#### [Task brief]
Lines where the string "JiYoung" appears are to be copied from the entries below.
*** Dataset Section Begins ***
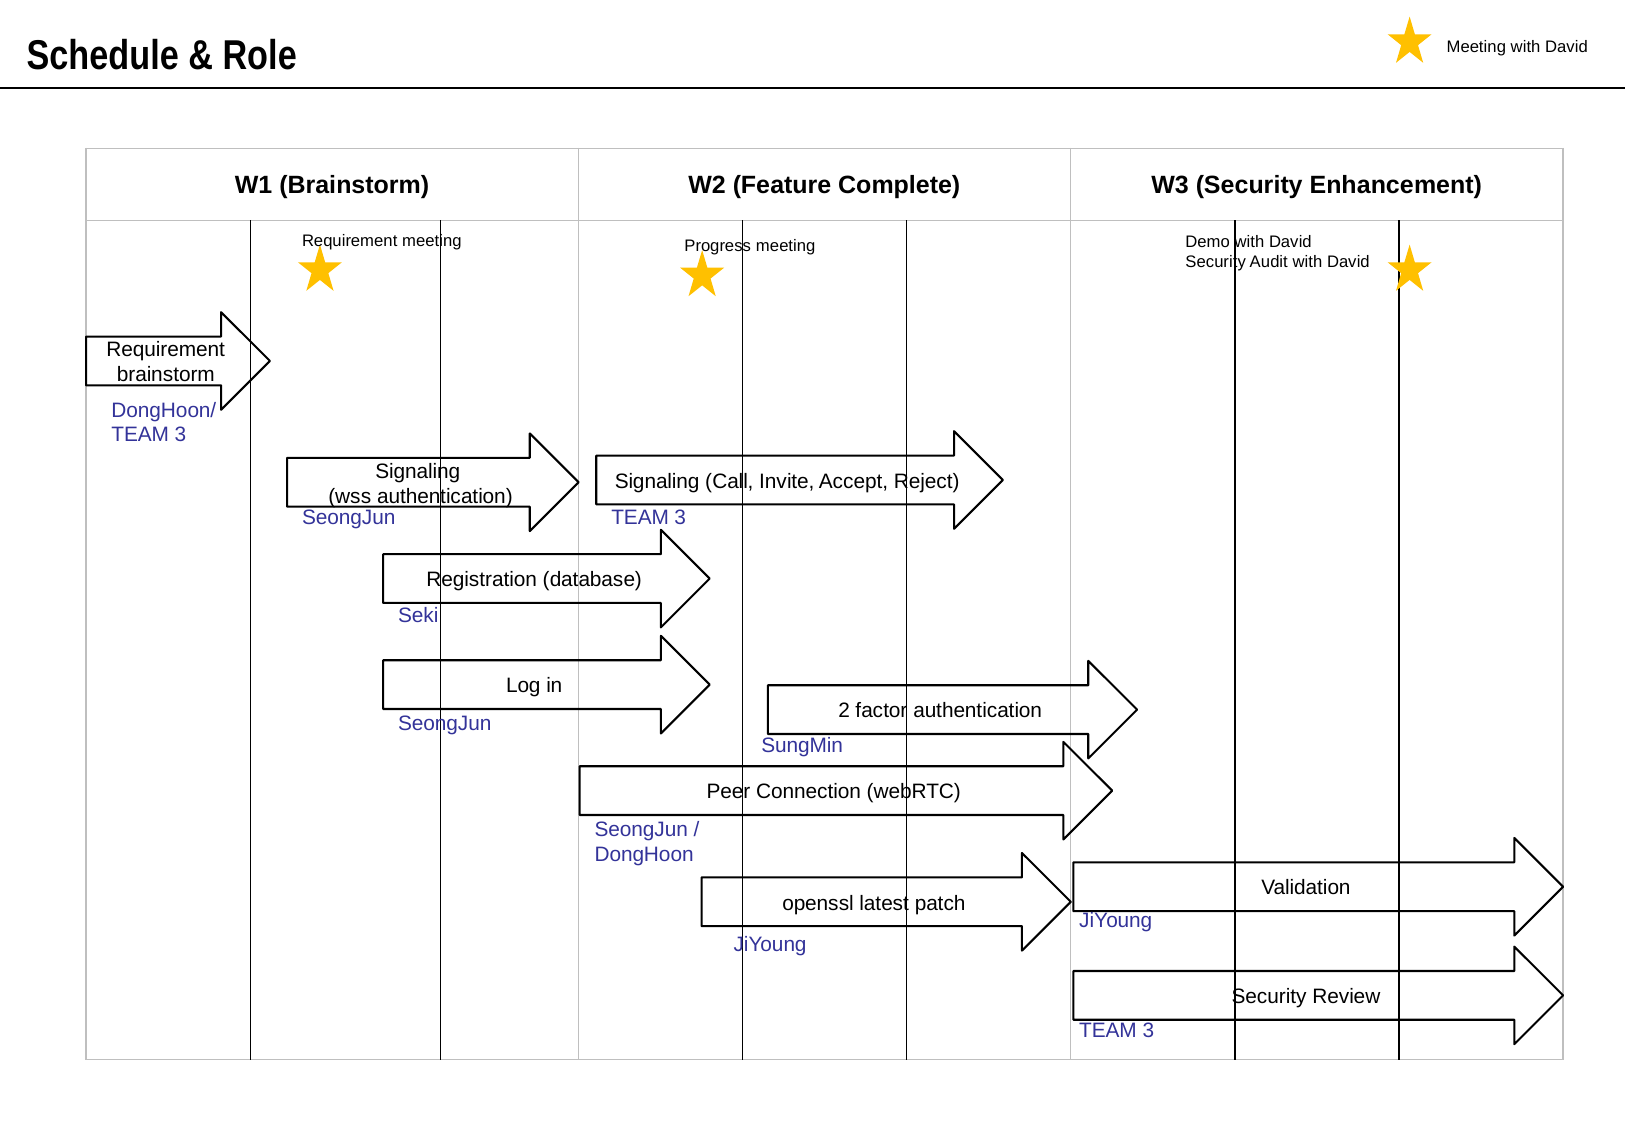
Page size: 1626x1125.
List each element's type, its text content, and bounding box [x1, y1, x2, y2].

text_box Peer Connection (webRTC) [579, 741, 1113, 840]
text_box TEAM 3 [596, 491, 760, 542]
table_cell [441, 710, 578, 1059]
text_box [1387, 16, 1431, 63]
table_header W1 (Brainstorm) [87, 149, 578, 220]
table_cell [579, 542, 742, 766]
text_box Requirement brainstorm [86, 312, 270, 386]
table_cell [1236, 221, 1398, 262]
text_box Signaling (Call, Invite, Accept, Reject) [596, 431, 1003, 529]
table_cell [1071, 221, 1234, 893]
text_box [1388, 244, 1432, 291]
text_box JiYoung [1064, 893, 1227, 945]
text_box Demo with David Security Audit with David [1170, 223, 1388, 279]
text_box Seki [383, 589, 546, 640]
table_cell [579, 881, 742, 1059]
text_box Meeting with David [1431, 28, 1605, 64]
text_box Validation [1073, 837, 1564, 936]
table_cell [1071, 912, 1234, 1003]
table_cell [907, 816, 1070, 893]
table_cell [907, 221, 1070, 685]
text_box [680, 263, 725, 297]
text_box Signaling (wss authentication) [287, 433, 579, 532]
table_cell [907, 910, 1070, 1059]
text_box SeongJun [383, 697, 546, 748]
text_box Registration (database) [383, 542, 710, 628]
text_box Schedule & Role [11, 10, 1183, 86]
text_box [297, 258, 342, 291]
text_box SeongJun [287, 491, 450, 542]
table_cell [441, 484, 578, 554]
table_cell [1236, 264, 1398, 862]
table_cell [579, 221, 742, 554]
table_cell [251, 221, 440, 1059]
table_cell [441, 603, 578, 660]
table_cell [1400, 998, 1562, 1059]
text_box SungMin [746, 718, 910, 769]
table_cell [910, 734, 1070, 766]
text_box Log in [383, 635, 710, 734]
table_cell [1400, 889, 1562, 993]
table_header W2 (Feature Complete) [579, 149, 1070, 220]
text_box Progress meeting [669, 227, 833, 263]
table_cell [743, 221, 906, 455]
table_cell [743, 816, 906, 877]
table_cell [743, 505, 906, 766]
table_cell [1236, 1020, 1398, 1059]
table_cell [87, 221, 250, 340]
text_box SeongJun / DongHoon [579, 800, 743, 881]
table_cell [743, 927, 906, 1059]
table_cell [1400, 221, 1562, 884]
table_cell [441, 221, 578, 480]
table_header W3 (Security Enhancement) [1071, 149, 1562, 220]
text_box DongHoon/ TEAM 3 [96, 381, 260, 462]
text_box JiYoung [718, 917, 882, 968]
table_cell [87, 386, 250, 1059]
text_box Security Review [1073, 946, 1564, 1045]
text_box openssl latest patch [701, 852, 1064, 951]
table_cell [1071, 1020, 1234, 1059]
table_cell [1236, 912, 1398, 970]
text_box Requirement meeting [287, 222, 480, 258]
text_box 2 factor authentication [767, 660, 1138, 759]
text_box TEAM 3 [1064, 1003, 1227, 1055]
*** Dataset Section Ends ***
#### [Your response]
text_box JiYoung [1064, 893, 1227, 945]
text_box JiYoung [718, 917, 882, 968]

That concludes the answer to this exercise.